“Millete var da bize niye yok” diye düşünmek benim en doğal hakkım mı?
Dün için öyle yapmıştım.
Ancak.,
Hoca, belediye serasında yetiştirdiği organik domatesleri bazı tanıdıklarına gönderirken bir an şahsımı ayrı tuttuğunu sanarak, dün duygularımı bu köşeden dile getirmiştim ya.,
Yazı ile birlikte her şey gün yüzüne çıktı dostlar.
Meğer Hoca’nın organik domates servisinde bendenizin de ismi varmış.
Şifa Çiçek’in yazıyı okuyunca kafasına dank edip konuyu aktarmasıyla öğrenebildim.
Efendim..
Organik domates kargo dağıtım elamanı Akdeniz Manşet’e de uğramış. Bir tane Şifa’ya, bir tane de bana olan kargo teslim edilmiş. Şifa da ofiste o gün ben olmadığımdan buz dolabında koruma altına almış.
Bir gün sonra da Şifa’nın da ofiste olmadığından, iki gün boyunca organik domates olayını ancak Mehmet Talay ve Ahmet Dökdök’ün yazılarından, Hüsnü Şahin’in de, “Bana da gönderdi harikaydı” hava basışından öğrendim ki bir hışımla gazeteye gelip, dünkü yazıyı kaleme alıverdim.
Şahsıma gönderilen organik domates olayını da, yazım çıktığı gün sabahı Şifa’nın elinde poşetle odama girdiğinde gördüm..
Bu vesileyle dünkü, “Hoca’ya küstüm” hitabını geri çekiyorum.
Yani artık küskün değilim.
Bir anlık yanlış anlaşılma olayı deyip geçelim mi?
Hoca kesin geçmez de.
Hatta üç yıldır her karşılaştığımızda yaptığı gibi; şu yolun solu asfaltlanmasını olayını yüzüme vururcasına, domates konusunu da aynı şekilde şamar gibi suratıma çarpacağından adım gibi eminim.
Ama olsun.
O düne kadar her ne kadar Akdeniz Üniversitesi’nde okuyan öğrencilerin hocasıysa, bana bir a harfinin nasıl telaffuz edildiğini dahi öğretmediğine, dolayısıyla eğitim konusunda şahsıma zerre kadar katkı koymamasına rağmen, benimde hocam!..
Emin olun tamamıyla oturduğu makama saygıdan.
Dün elime geçen organik domates paketinin içerisindeki notun son bölümünde Hoca’nın şu ifadeleri bulunuyordu;
“Size gönderdiğimiz ve Çüneşev'de yetişen domateslerden oluşan bu küçük armağanla, tamamen doğal yöntemlerle yetiştirdiğimiz ürünümüzü denemenizi istedik. Temiz bir çevre ve doğa dostu enerji anlayışının tüm dünyaya egemen olması dileğimle.

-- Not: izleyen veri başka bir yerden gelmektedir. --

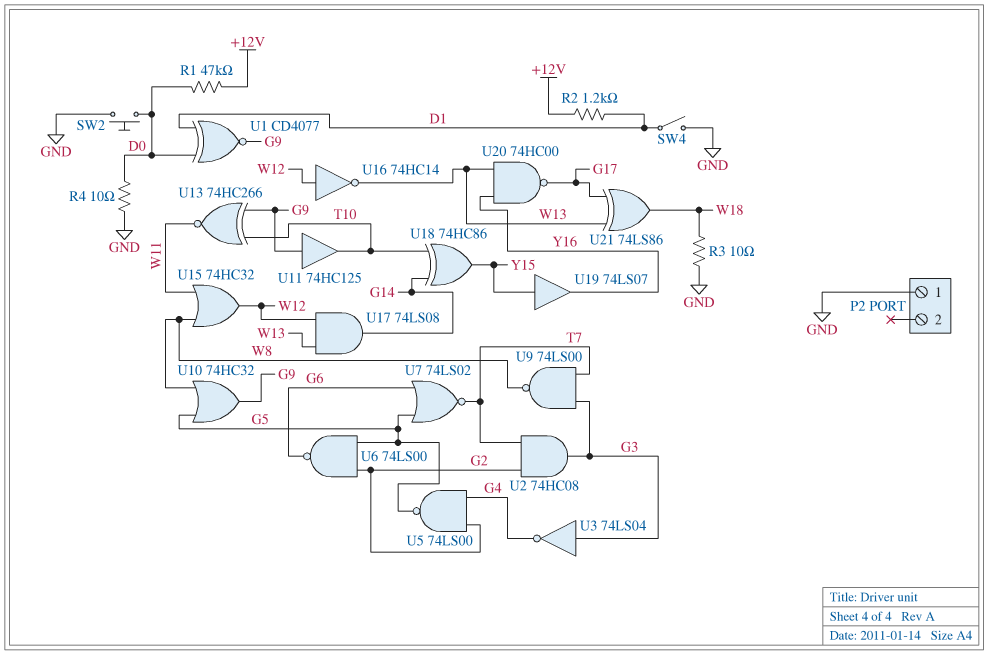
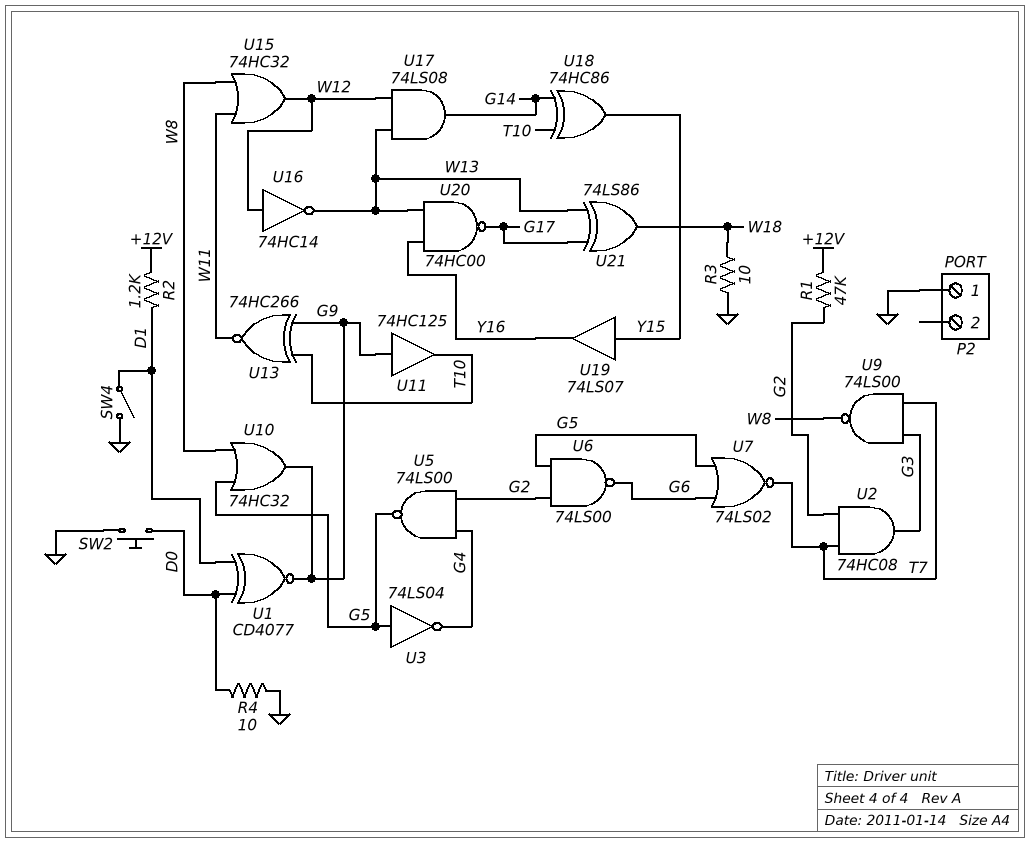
R1: 47k (+12V, D0) -> 47k (+12V, G2)
U3: NOT 74LS04 (in G3, out G4) -> NOT 74LS04 (in G5, out G4)

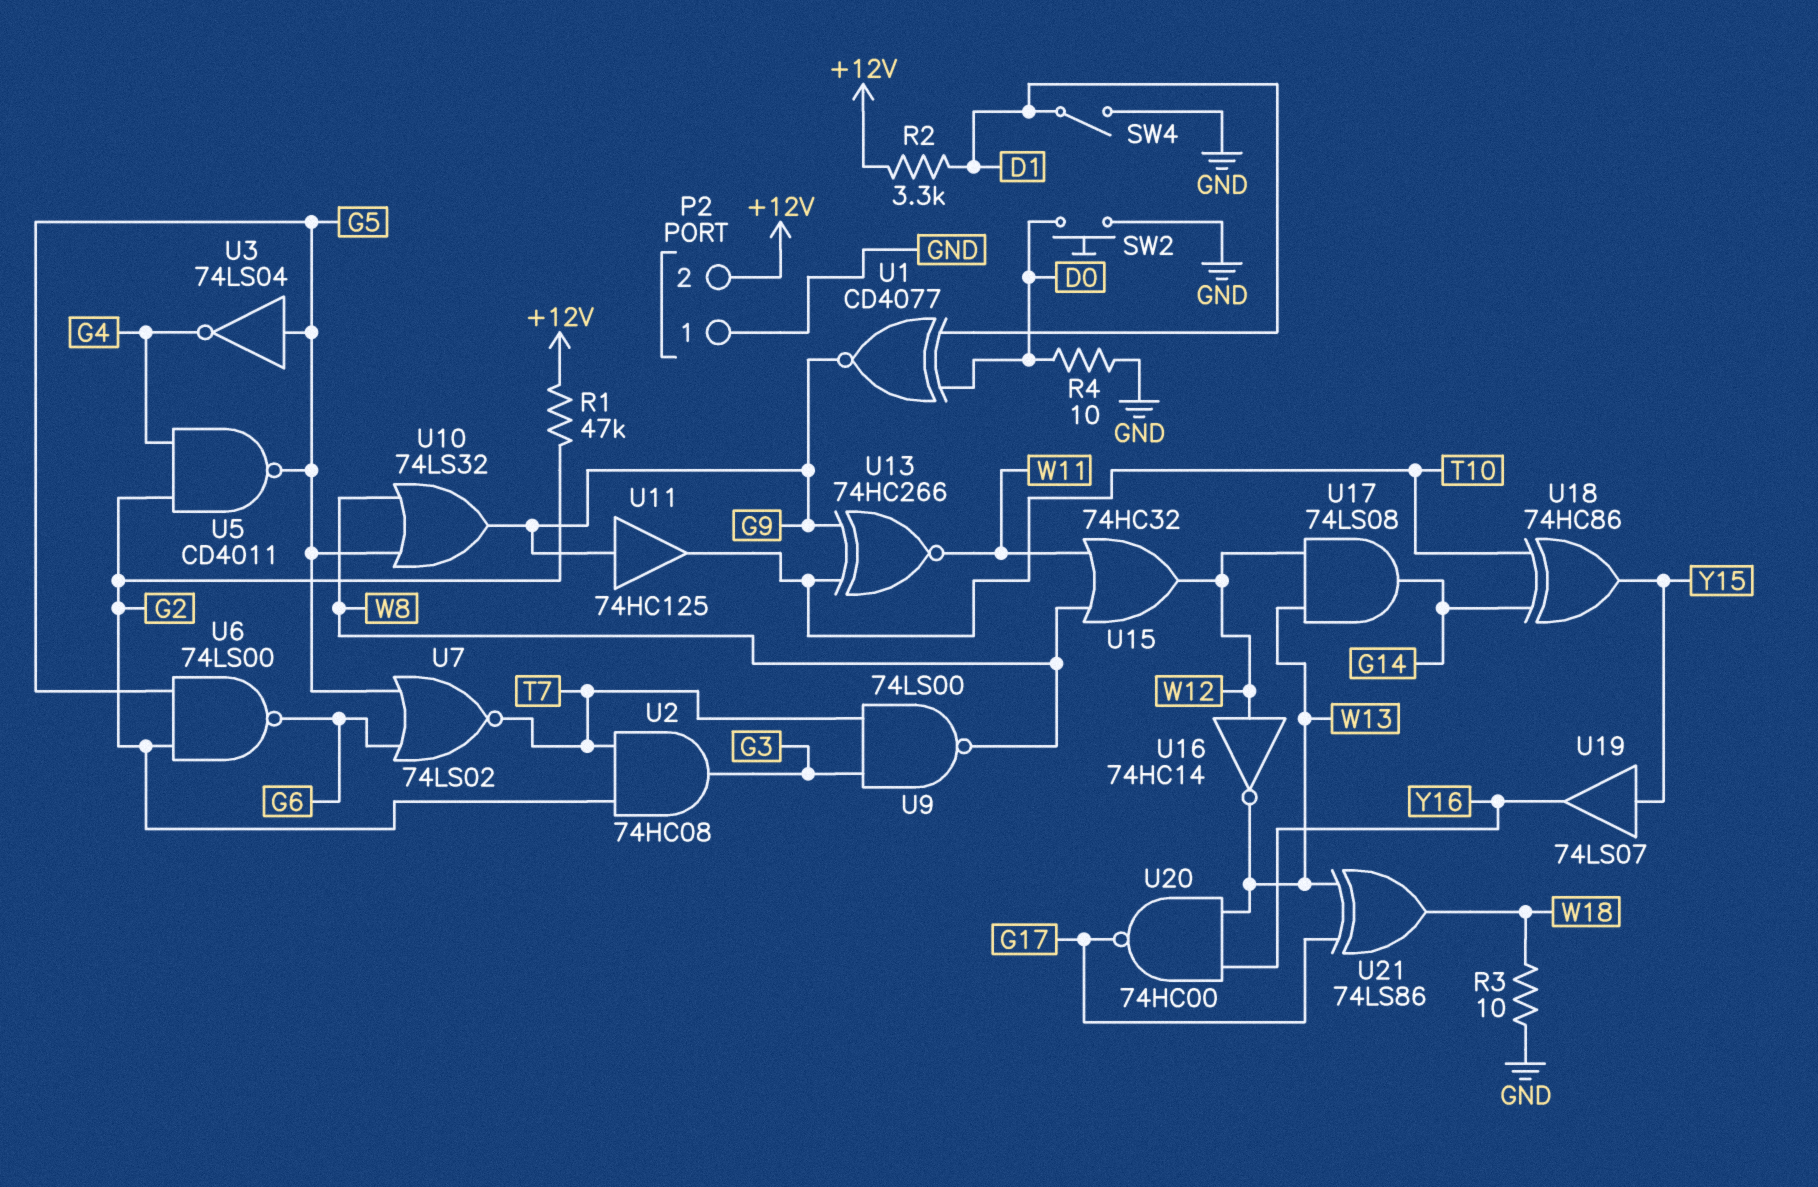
P2 pin 2: none -> +12V
R2: 1.2k (+12V, D1) -> 3.3k (+12V, D1)
U5: NAND 74LS00 (in G2, in G4, out G5) -> NAND CD4011 (in G2, in G4, out G5)
U10: OR 74HC32 (in G5, in W8, out G9) -> OR 74LS32 (in G5, in W8, out G9)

Biraz şüpheli şekilde de olsa domateslerden çekine çekine tattık.
Belli mi olur.
“Belki de bizimkilerinin içerisine imha ilacı enjekte etmiştir” diye düşünmek en doğal hakkımız değil mi?
Budur tereddüt’ümüz.
Tadarken yanı başımızdakilere, “Bir iki saat içerisinde bende, mide bulantısı, baş dönmesi ve kusma gibi değişimler görürseniz ivedilikle ambulans çağırıp hastaneye yetiştirin” demeyi de tembihlemeyi unutmadık!..
Tadı nefisti.
Şimdi asıl meseleye gelelim.
Organik domates yetiştirebilmek tabi ki önemli. Hele, hele bunu belediye serasında yapabilmek apayrı bir ayrıcalık!.Ancak asıl önemli olan, biz bundan sonraki süreçte aynı tatta domatesi nereden bulabileceğimiz?.
“Yaptım oldu bitti” zihniyetiyle hareket etmek olmaz.
Olmaz olmamasına da, dün sabah Hüsnü Şahin telefon açtı. Dedi ki, “Senin için bir paket organik domates geldi. İçinde organik hıyar da var” demez mi?
Ben hıyar değil ya. Domatesin yanında biber istemiştim biber.
Dört yıldır bir tane göremedik ancak, dileriz önümüzdeki 7-8 aylık süreç için Hoca Antalya kenti için bir tane organik proje üretir de, o koltuğu öyle terk eder.